Disconnection uses the threat of separation from one’s family as a means to incent a certain behavior, in this case, conformity to the will of Scientology, as voiced by those involved in “ethics” enforcement, Scientology’s version of the Catholic Church’s medieval inquisition. And it’s tactics aren’t too far removed from the over-zealous Jesuits of the times either… However, in turning to modern jurisprudence, disconnection is remarkably similar to the crime of extortion. For instance, the highly confessional nature of Scientology auditing, wherein a member is put on “the cans” or electrodes, attached to a simple galvanometer, as their secrets are excruciatingly laid bare, and then stored in within an extensive filing system, provides a vast source of material for future blackmail.

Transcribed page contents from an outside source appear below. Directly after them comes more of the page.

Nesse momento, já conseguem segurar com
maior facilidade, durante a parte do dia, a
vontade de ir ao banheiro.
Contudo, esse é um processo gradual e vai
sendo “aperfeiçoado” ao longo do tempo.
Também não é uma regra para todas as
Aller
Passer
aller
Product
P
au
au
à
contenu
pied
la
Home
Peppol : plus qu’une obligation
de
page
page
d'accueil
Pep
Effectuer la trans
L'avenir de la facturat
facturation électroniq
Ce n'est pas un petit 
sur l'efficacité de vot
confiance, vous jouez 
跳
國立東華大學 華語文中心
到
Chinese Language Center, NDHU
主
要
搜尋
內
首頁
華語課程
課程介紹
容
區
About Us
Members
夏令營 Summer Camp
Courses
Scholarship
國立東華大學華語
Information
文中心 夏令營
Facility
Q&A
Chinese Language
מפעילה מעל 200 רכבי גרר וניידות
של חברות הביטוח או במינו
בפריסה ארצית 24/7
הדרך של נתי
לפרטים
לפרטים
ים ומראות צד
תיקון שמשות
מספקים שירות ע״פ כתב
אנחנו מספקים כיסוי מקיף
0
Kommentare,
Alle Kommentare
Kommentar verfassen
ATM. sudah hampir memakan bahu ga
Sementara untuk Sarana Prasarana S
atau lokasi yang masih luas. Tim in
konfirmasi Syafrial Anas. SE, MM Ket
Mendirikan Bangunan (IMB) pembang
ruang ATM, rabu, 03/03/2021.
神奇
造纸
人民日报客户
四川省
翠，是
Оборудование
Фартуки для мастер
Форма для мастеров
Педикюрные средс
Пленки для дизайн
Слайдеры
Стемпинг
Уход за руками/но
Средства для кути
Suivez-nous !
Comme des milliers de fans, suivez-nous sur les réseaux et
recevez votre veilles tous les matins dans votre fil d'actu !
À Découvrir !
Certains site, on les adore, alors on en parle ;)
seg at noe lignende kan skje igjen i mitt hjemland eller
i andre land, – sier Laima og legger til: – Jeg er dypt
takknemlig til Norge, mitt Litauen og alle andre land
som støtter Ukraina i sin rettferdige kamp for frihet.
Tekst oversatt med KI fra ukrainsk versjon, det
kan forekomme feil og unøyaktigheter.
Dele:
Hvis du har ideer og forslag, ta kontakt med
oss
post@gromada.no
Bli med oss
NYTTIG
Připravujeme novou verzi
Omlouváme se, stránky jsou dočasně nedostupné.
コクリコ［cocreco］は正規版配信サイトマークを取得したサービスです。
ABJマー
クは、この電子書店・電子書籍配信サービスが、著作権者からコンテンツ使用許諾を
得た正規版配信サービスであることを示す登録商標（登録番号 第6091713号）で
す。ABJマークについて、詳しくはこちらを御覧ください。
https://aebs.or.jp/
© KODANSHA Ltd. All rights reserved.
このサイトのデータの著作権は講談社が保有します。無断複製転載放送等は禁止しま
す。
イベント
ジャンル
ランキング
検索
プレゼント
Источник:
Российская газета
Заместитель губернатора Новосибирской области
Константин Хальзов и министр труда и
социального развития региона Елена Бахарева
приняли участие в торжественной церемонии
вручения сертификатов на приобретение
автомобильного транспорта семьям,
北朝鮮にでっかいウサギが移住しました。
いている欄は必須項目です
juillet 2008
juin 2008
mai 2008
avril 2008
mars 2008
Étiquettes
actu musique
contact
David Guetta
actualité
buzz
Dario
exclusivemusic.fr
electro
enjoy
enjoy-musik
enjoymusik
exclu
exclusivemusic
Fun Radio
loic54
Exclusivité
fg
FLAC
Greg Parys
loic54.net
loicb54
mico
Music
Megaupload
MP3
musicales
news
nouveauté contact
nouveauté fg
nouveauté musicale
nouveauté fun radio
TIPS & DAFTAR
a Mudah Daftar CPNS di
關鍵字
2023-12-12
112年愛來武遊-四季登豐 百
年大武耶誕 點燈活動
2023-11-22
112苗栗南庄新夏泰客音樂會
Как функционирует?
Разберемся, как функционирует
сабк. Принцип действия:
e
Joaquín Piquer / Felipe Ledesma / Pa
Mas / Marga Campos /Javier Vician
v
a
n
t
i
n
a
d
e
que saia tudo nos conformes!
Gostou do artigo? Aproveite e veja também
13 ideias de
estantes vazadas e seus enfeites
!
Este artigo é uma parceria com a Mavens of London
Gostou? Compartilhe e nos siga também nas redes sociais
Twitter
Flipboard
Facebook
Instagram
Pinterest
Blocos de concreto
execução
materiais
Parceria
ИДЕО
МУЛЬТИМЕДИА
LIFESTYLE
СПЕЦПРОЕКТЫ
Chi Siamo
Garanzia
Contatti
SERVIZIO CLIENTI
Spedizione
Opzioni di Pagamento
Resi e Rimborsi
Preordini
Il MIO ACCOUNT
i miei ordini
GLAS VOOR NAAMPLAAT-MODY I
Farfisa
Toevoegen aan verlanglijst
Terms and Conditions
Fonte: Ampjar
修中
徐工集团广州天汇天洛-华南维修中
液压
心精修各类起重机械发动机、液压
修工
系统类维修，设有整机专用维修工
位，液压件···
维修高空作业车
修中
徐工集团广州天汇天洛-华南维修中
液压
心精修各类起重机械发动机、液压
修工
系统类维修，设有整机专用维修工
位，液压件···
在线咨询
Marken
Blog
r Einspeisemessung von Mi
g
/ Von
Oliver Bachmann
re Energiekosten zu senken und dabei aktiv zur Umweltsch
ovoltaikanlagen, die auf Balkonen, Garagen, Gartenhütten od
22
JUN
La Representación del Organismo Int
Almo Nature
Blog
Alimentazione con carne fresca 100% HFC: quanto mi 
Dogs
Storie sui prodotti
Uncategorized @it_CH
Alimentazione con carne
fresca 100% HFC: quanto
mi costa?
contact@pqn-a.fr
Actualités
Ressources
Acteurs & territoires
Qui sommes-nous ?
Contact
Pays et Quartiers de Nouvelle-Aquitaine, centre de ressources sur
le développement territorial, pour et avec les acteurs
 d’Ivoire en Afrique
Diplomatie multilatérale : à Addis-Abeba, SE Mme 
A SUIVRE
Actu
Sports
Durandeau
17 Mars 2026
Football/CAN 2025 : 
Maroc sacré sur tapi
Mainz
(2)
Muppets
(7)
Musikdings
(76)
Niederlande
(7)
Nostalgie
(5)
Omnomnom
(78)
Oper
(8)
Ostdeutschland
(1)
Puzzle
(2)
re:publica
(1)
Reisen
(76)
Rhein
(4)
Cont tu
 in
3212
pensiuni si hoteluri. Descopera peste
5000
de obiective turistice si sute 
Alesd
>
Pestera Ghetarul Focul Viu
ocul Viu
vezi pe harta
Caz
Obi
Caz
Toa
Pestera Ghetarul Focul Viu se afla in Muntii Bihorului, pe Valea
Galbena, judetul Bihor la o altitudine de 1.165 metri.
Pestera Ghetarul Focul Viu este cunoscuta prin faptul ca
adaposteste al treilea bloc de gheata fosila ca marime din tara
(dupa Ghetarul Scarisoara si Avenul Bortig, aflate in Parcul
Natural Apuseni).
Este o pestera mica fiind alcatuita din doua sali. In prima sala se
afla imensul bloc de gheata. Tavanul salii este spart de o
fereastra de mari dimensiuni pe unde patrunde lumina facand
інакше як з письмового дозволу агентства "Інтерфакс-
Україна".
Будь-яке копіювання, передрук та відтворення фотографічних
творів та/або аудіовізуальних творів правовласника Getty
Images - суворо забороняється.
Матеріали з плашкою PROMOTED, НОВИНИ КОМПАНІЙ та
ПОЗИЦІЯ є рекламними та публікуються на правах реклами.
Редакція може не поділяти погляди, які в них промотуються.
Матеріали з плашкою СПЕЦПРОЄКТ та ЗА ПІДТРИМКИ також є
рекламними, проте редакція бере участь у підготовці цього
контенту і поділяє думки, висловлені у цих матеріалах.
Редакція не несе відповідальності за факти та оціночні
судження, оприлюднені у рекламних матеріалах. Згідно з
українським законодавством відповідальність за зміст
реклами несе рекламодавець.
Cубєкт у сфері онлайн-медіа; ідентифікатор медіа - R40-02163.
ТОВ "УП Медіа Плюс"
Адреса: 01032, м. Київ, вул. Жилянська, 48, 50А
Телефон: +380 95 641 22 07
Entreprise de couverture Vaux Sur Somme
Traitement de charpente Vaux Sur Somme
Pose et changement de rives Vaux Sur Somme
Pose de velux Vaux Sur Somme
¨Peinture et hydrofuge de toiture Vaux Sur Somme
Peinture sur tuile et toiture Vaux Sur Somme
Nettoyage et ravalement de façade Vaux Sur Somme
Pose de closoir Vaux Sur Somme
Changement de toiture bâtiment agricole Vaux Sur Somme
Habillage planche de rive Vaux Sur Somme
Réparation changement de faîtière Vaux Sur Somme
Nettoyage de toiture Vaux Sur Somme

What makes disconnection all the more disingenuous, is that in many instances, the reason someone’s kicked-out of the church has nothing to do with differences in beliefs; more so, it’s for exposing one’s self to “entheta”, Scientology’s made-up term for anything that runs counter to the will and whims of L Ron Hubbard. Entheta can be as simple as voicing doubt as to the efficacy of a particular Scientology practice, or watching a Youtube video on the church, or to something as egregious as calling into question the sanity of David Miscavige.

The process of disconnection involves a variety of steps, such as being declared a “suppressive person”, (SP) someone who presents a danger to the church. Together, these processes can descend into a Kafkaesque nightmare of accusations of thought crimes, North Korean-like interrogations known as “sec checks” (security checks), or Stalinist self-confessionals for perceived wrongs. The outcome of this scrutiny may result in gulag-like slave labor, in the form of a work-based “amends” program, for any number of supposed transgressions. More troubling to the “penitent” SP, is that despite going through all these steps, all of which entail significant time and expenses, (the sec checks can run many thousands of dollars), it’s not a given that one will be able to remain in the church. For instance, one must complete an amends process known as the “A-E Steps”, a written series of confessionals, debt settling and “auditing”, that allegedly brings one back in good standing.

While the church denies that it initiates, or indeed orders disconnection,  the fact is that departing members not in good standing, are harassed and universally shunned. The drumbeat of horror stories as to the effect of disconnection on families, as well as the testimony of numerous former Scientologists, has shown such denials to be patently false. Disconnection is real, it’s harmful, and serves no valid ecclesiastical purpose. More so, like many Scientology practices, disconnection is morally and ethically repugnant. Indeed, it is indicative of potential criminality, such as extortion and blackmail; those still within the walls of Scientology have been spiritually kidnapped, and held hostage in a prison of belief.